[Saved data entries]
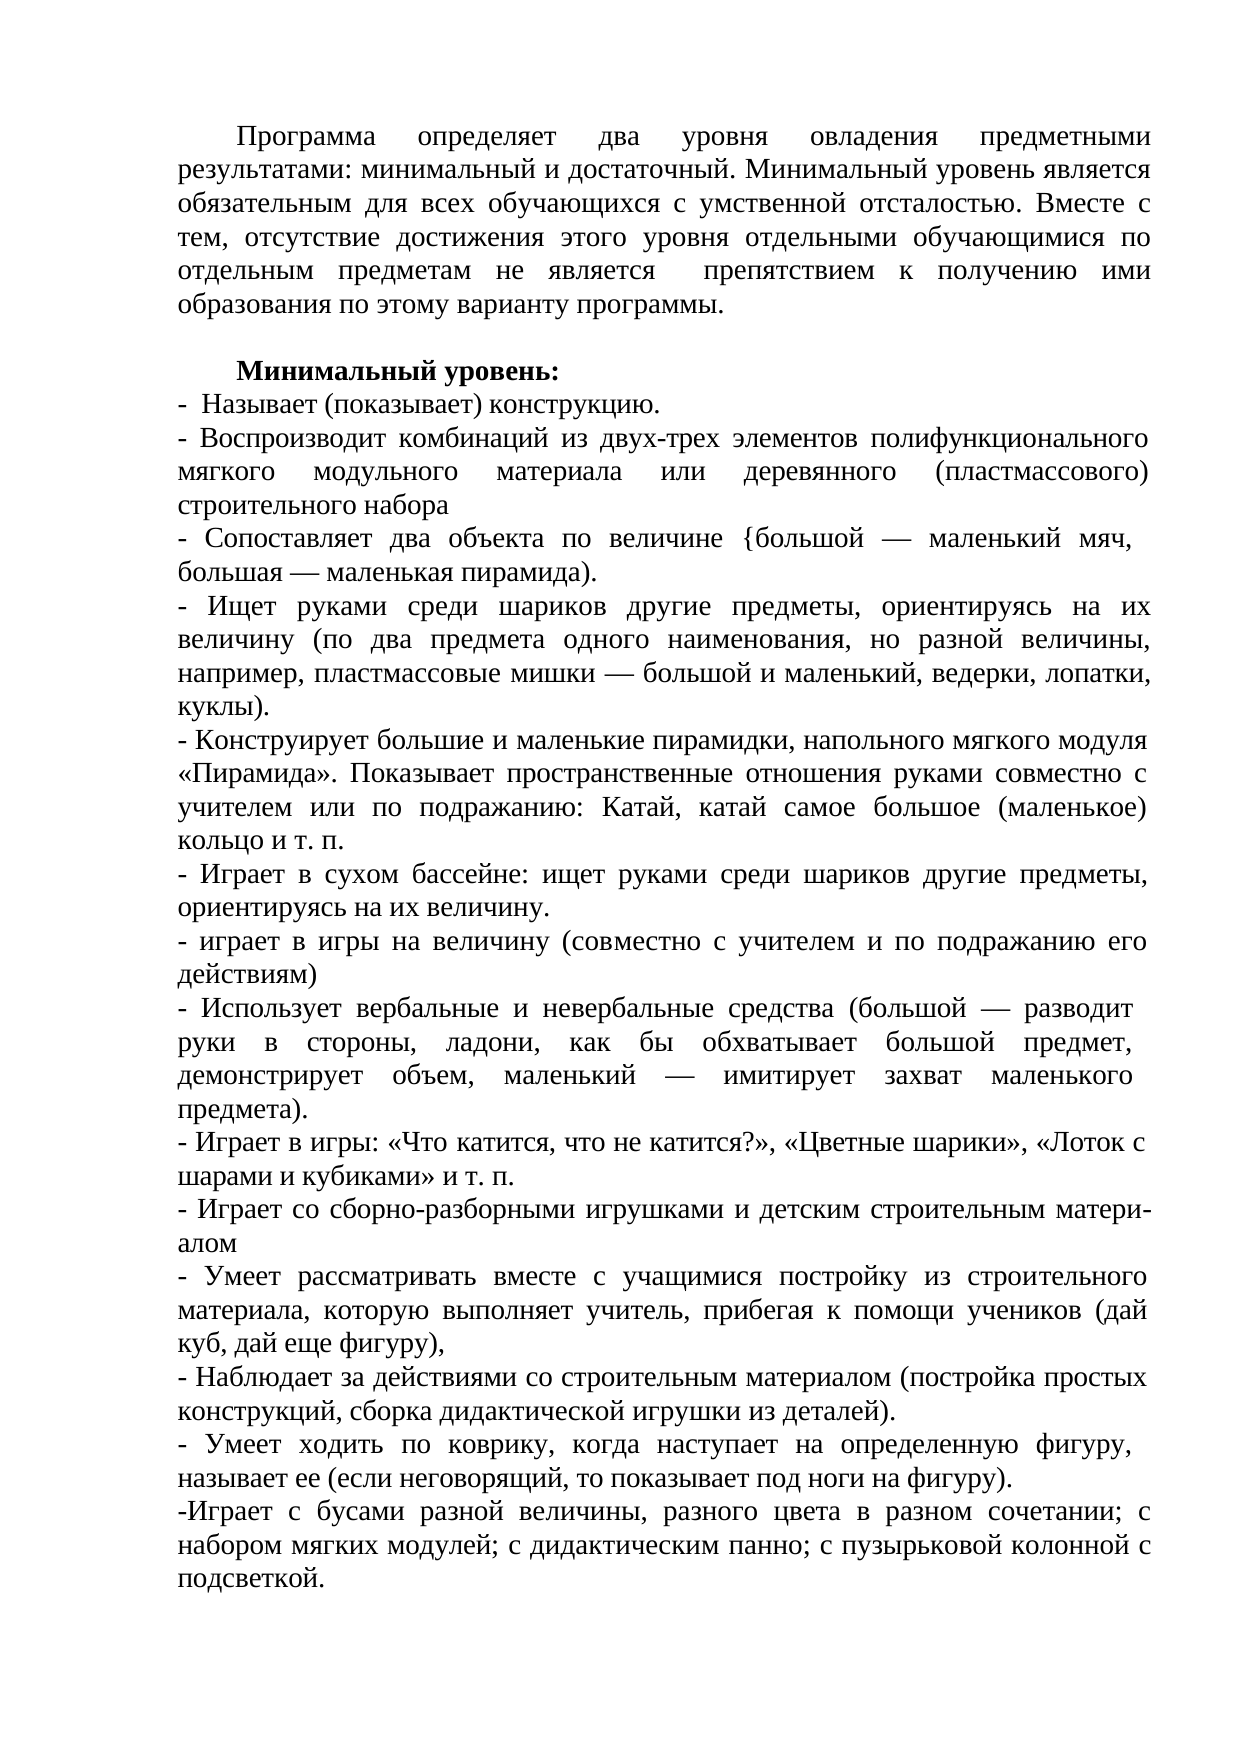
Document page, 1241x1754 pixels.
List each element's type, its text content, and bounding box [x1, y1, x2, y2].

text - Наблюдает за действиями со строительным материалом (постройка простых конструкций, сборка дидактической игрушки из деталей). [177, 1359, 1147, 1426]
text - Конструирует большие и маленькие пирамидки, напольного мягкого модуля «Пирамида». Показывает пространственные отношения руками совместно с учителем или по подражанию: Катай, катай самое большое (маленькое) кольцо и т. п. [177, 722, 1147, 856]
list Минимальный уровень: [177, 353, 1152, 386]
text - Умеет рассматривать вместе с учащимися постройку из строительного материала, которую выполняет учитель, прибегая к помощи учеников (дай куб, дай еще фигуру), [177, 1258, 1147, 1359]
text - Играет в игры: «Что катится, что не катится?», «Цветные шарики», «Лоток с шарами и кубиками» и т. п. [177, 1124, 1146, 1191]
text -Играет с бусами разной величины, разного цвета в разном сочетании; с набором мягких модулей; с дидактическим панно; с пузырьковой колонной с подсветкой. [177, 1493, 1152, 1594]
text - Умеет ходить по коврику, когда наступает на определенную фигуру, называет ее (если неговорящий, то показывает под ноги на фигуру). [177, 1426, 1132, 1493]
text Программа определяет два уровня овладения предметными результатами: минимальный и достаточный. Минимальный уровень является обязательным для всех обучающихся с умственной отсталостью. Вместе с тем, отсутствие достижения этого уровня отдельными обучающимися по отдельным предметам не является препятствием к получению ими образования по этому варианту программы. [177, 118, 1152, 319]
text - Называет (показывает) конструкцию. [177, 386, 1147, 420]
text - Ищет руками среди шариков другие предметы, ориентируясь на их величину (по два предмета одного наименования, но разной величины, например, пластмассовые мишки — большой и маленький, ведерки, лопатки, куклы). [177, 588, 1152, 722]
text - Использует вербальные и невербальные средства (большой — разводит руки в стороны, ладони, как бы обхватывает большой предмет, демонстрирует объем, маленький — имитирует захват маленького предмета). [177, 990, 1133, 1124]
text - Играет со сборно-разборными игрушками и детским строительным материалом [177, 1191, 1152, 1258]
text - играет в игры на величину (совместно с учителем и по подражанию его действиям) [177, 923, 1148, 990]
text - Сопоставляет два объекта по величине {большой — маленький мяч, большая — маленькая пирамида). [177, 521, 1132, 588]
text - Играет в сухом бассейне: ищет руками среди шариков другие предметы, ориентируясь на их величину. [177, 856, 1148, 923]
text - Воспроизводит комбинаций из двух-трех элементов полифункционального мягкого модульного материала или деревянного (пластмассового) строительного набора [177, 420, 1148, 521]
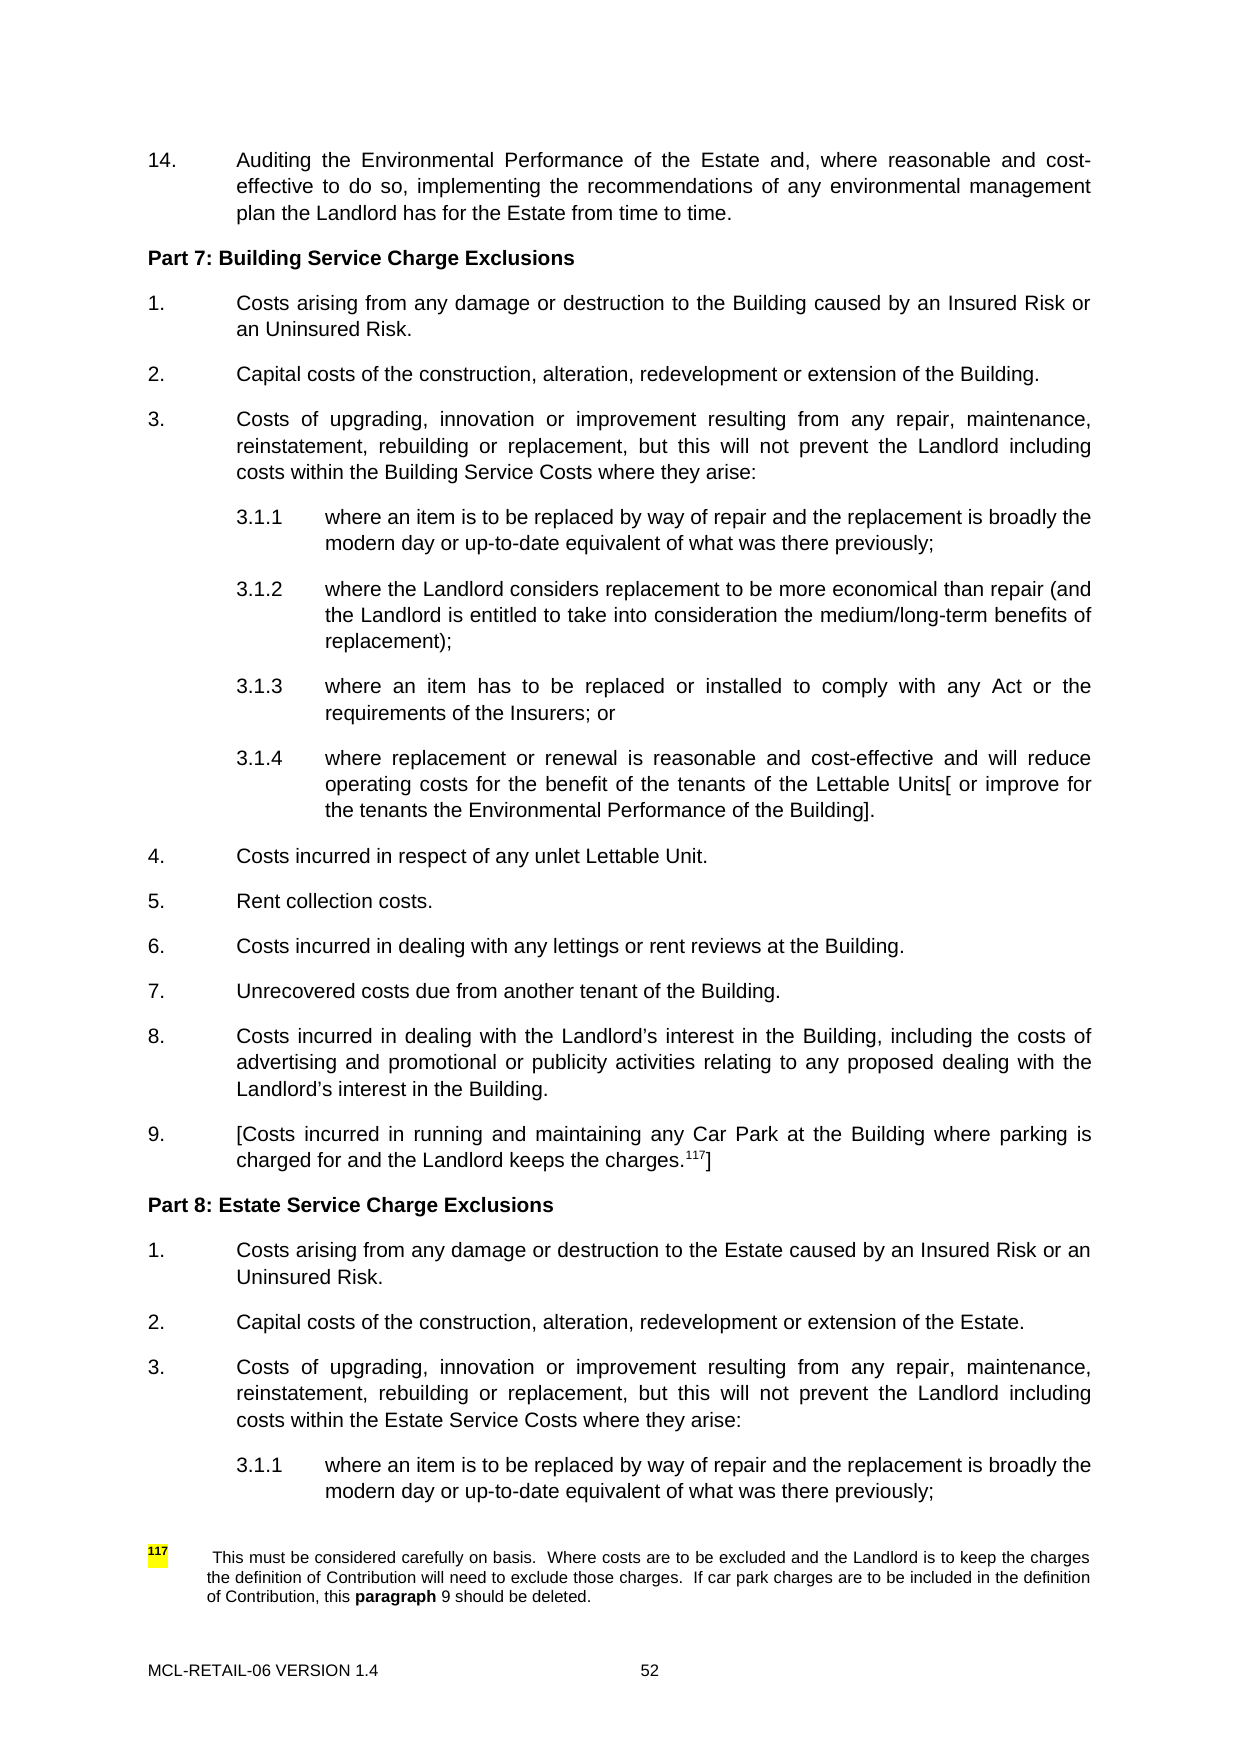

**EXERCISE:** Using the entries above, copy out all lines that contain the string "фигуру".

**EXERCISE ANSWER:**
text - Умеет рассматривать вместе с учащимися постройку из строительного материала, которую выполняет учитель, прибегая к помощи учеников (дай куб, дай еще фигуру), [177, 1258, 1147, 1359]
text - Умеет ходить по коврику, когда наступает на определенную фигуру, называет ее (если неговорящий, то показывает под ноги на фигуру). [177, 1426, 1132, 1493]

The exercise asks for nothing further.